Arizona Cardinals quarterback Kyler Murray (1) throws the ball while brought down (57) during the second quarter of the NFC Wild Card playoff game.

Kyler Murray and the Cardinals were bottled up Monday night by a depleted, but still star-stacked, Rams defense.

The Cardinals’ condensed playbook lends itself to certain predictable route concepts, which gave a decimated Rams secondary a chance to lock on and stick to the deep receivers and force Murray to hang in the pocket. Murray’s aversion to taking the checkdown throw as it developed—something I’ve heard offensive coordinators evangelize for young quarterbacks, and, in pointing them toward Tom Brady’s penchant for quick checkdowns, manage to convert most of them—keeps him in the pocket even longer. There are a few instances of him passing up open checkdowns during the last Cardinals-Rams matchup as well. Murray had one of the longer snap to throw times in the NFL that week during his final regular season matchup with the Rams. In the first half of Monday’s game, Murray’s snap-to-throw time was almost a full second over his season average, and obviously a career worst mark.

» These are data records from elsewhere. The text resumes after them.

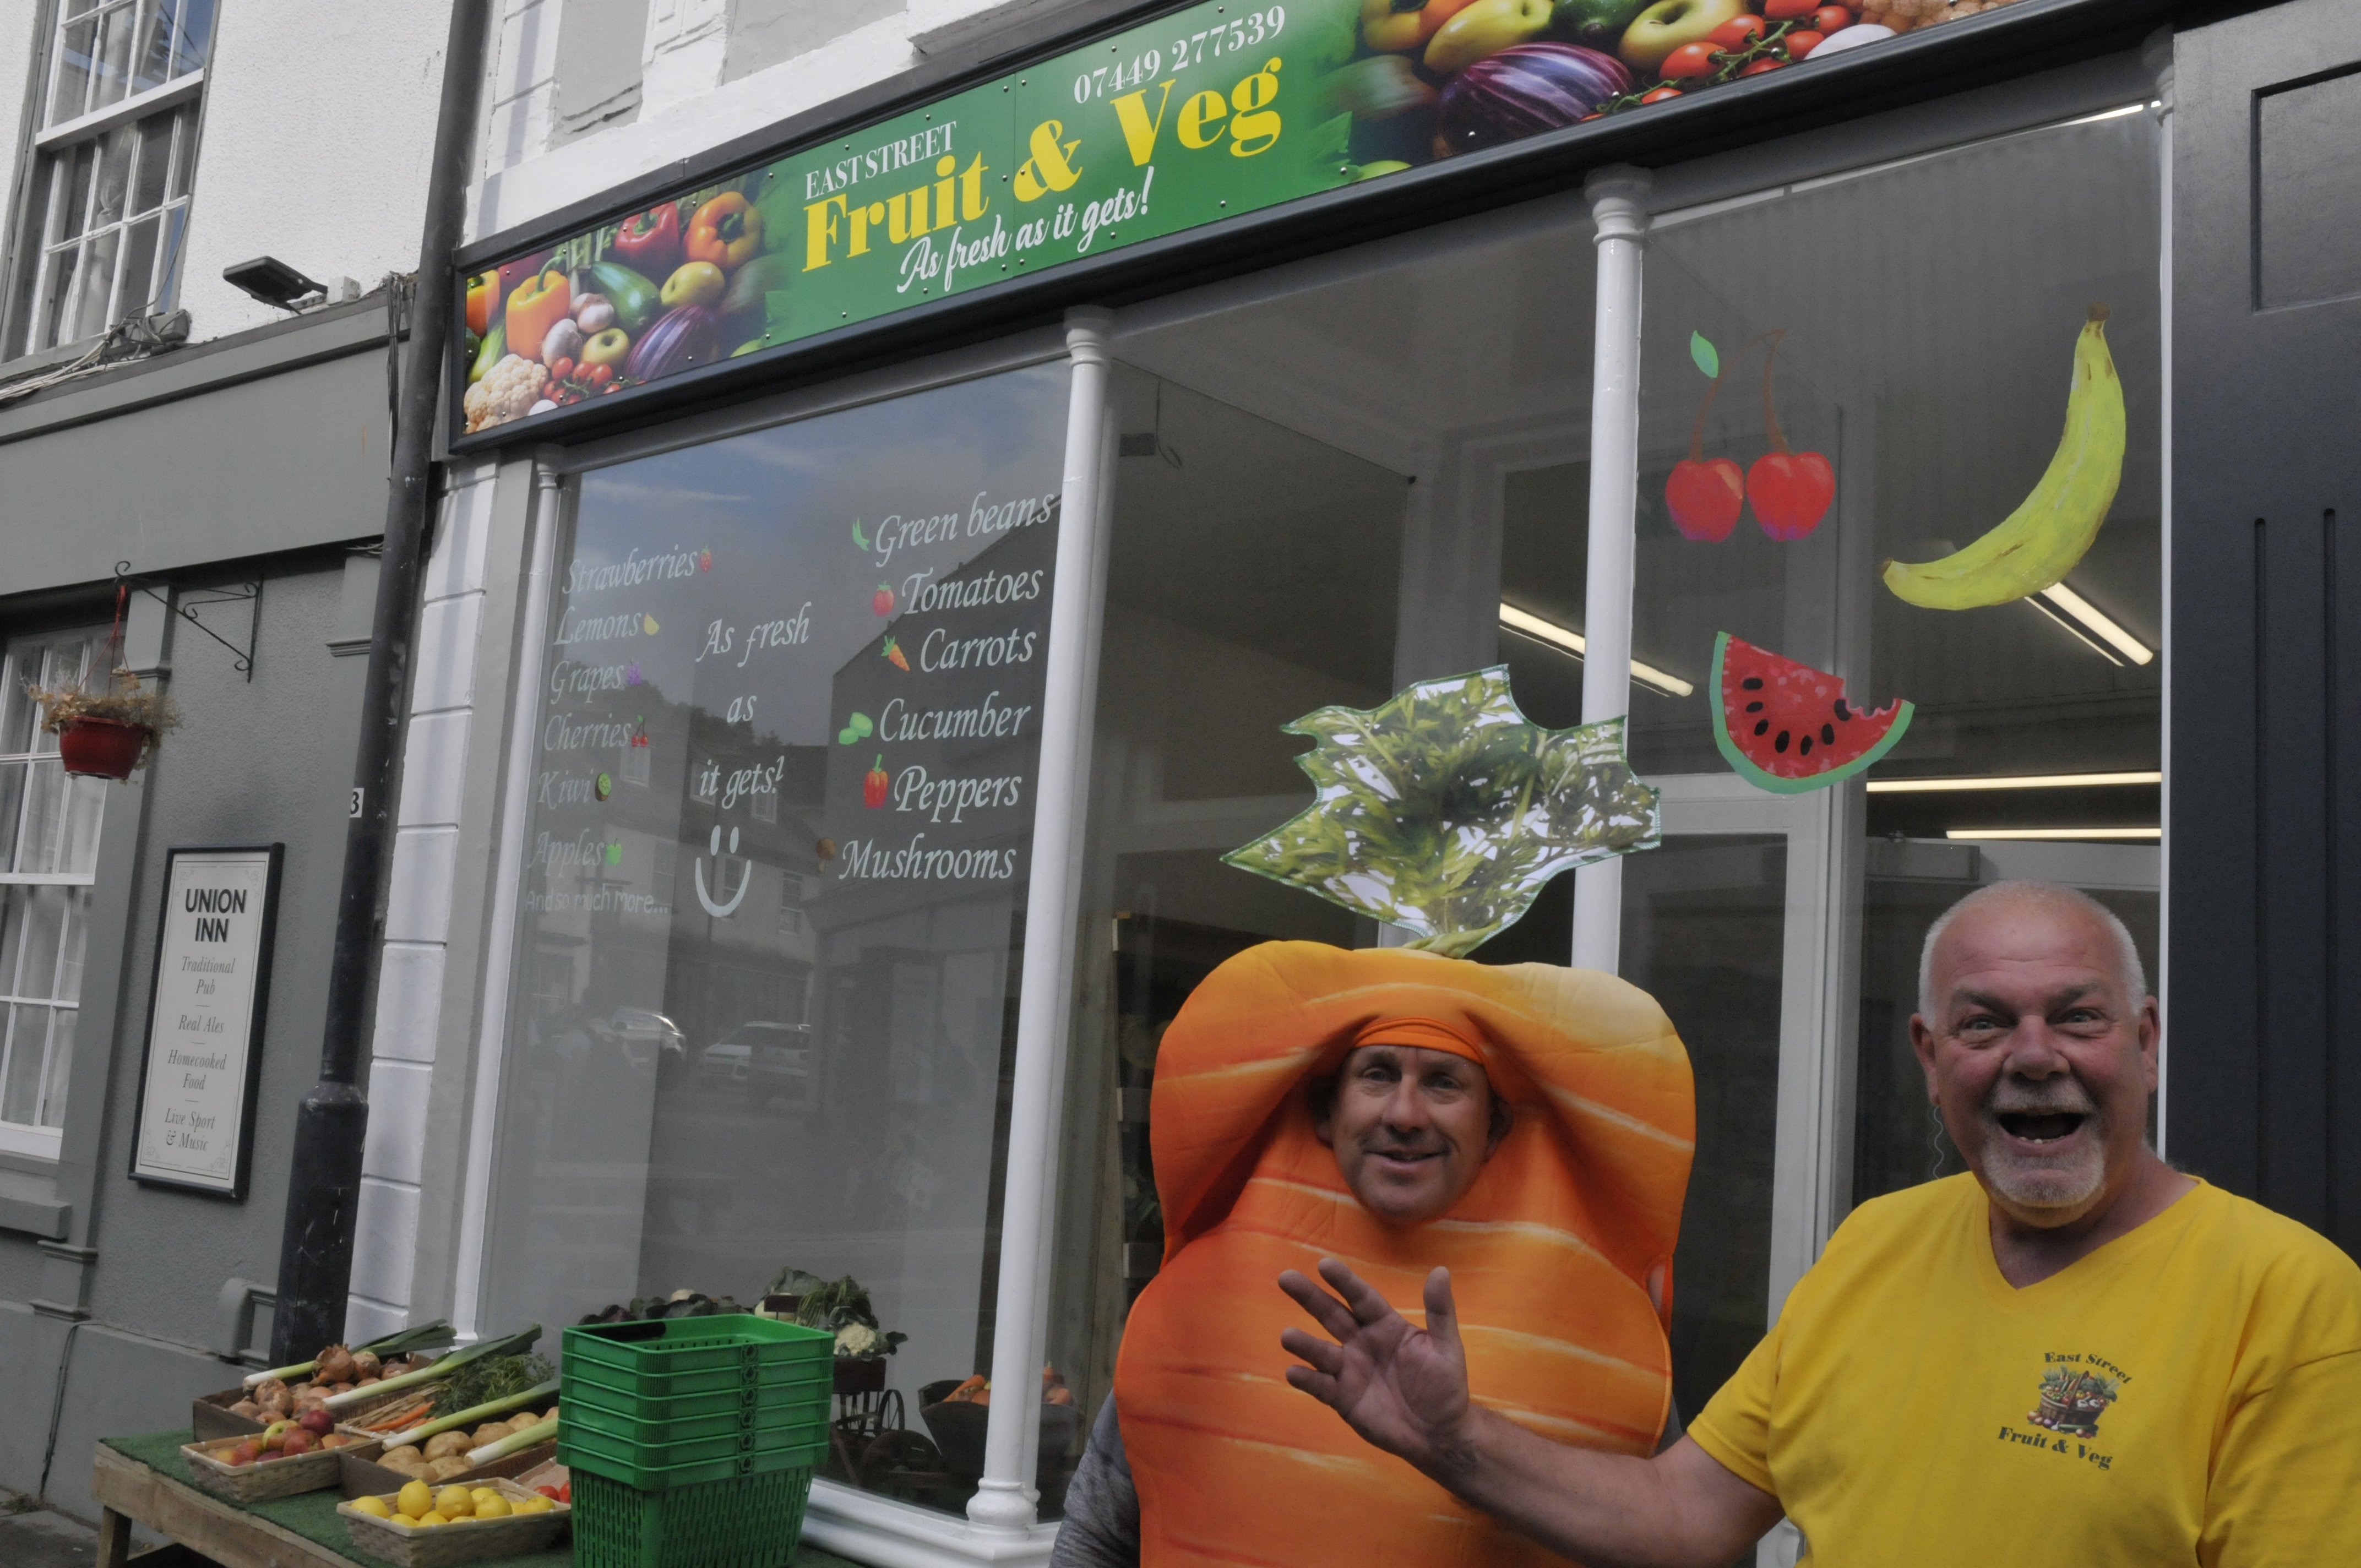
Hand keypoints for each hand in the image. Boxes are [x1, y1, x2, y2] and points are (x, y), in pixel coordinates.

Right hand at [1279, 1259, 1475, 1473]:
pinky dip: (1307, 1379)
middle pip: (1332, 1315)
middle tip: (1286, 1278)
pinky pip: (1321, 1386)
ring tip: (1288, 1336)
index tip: (1324, 1264)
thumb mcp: (1447, 1347)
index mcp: (1385, 1326)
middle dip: (1310, 1297)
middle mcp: (1362, 1343)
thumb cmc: (1445, 1387)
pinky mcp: (1342, 1398)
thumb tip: (1440, 1270)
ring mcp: (1350, 1371)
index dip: (1344, 1281)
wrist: (1438, 1435)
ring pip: (1322, 1352)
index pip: (1361, 1298)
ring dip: (1304, 1343)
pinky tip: (1294, 1372)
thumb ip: (1440, 1311)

The result is a panicked, last-minute attempt at salvaging the checkdown to Moore, which is obviously picked off and returned for a touchdown.

It was a moment that doesn’t take away for one moment how spectacular of a player Murray is, and how he would have been an MVP frontrunner this year had it not been for an injury. It doesn’t take away from the fact that Arizona has an impressive collection of skill position players and that, when DeAndre Hopkins is healthy, they pose a serious threat having mastered the condensed playbook. It doesn’t make their overall offensive theory a bad one, just a vulnerable one that raises important questions.

If the quick throw is so vital to the Air Raid, why hasn’t Kingsbury cemented it into Murray’s brain that Moore, in open space, at a dangerous part of the field, should get the ball the second he flashes? Why isn’t Murray being given myriad quick throw options against a team that seems to give him so much trouble in that department? And, how did the offensive line struggle so badly against what looked like simulated pressure? How did a defense with essentially no secondary outside of Jalen Ramsey force a potential MVP candidate quarterback to play right into their hands?

We know the quarterback isn't going anywhere. We don't know who is stepping up to answer for these questions.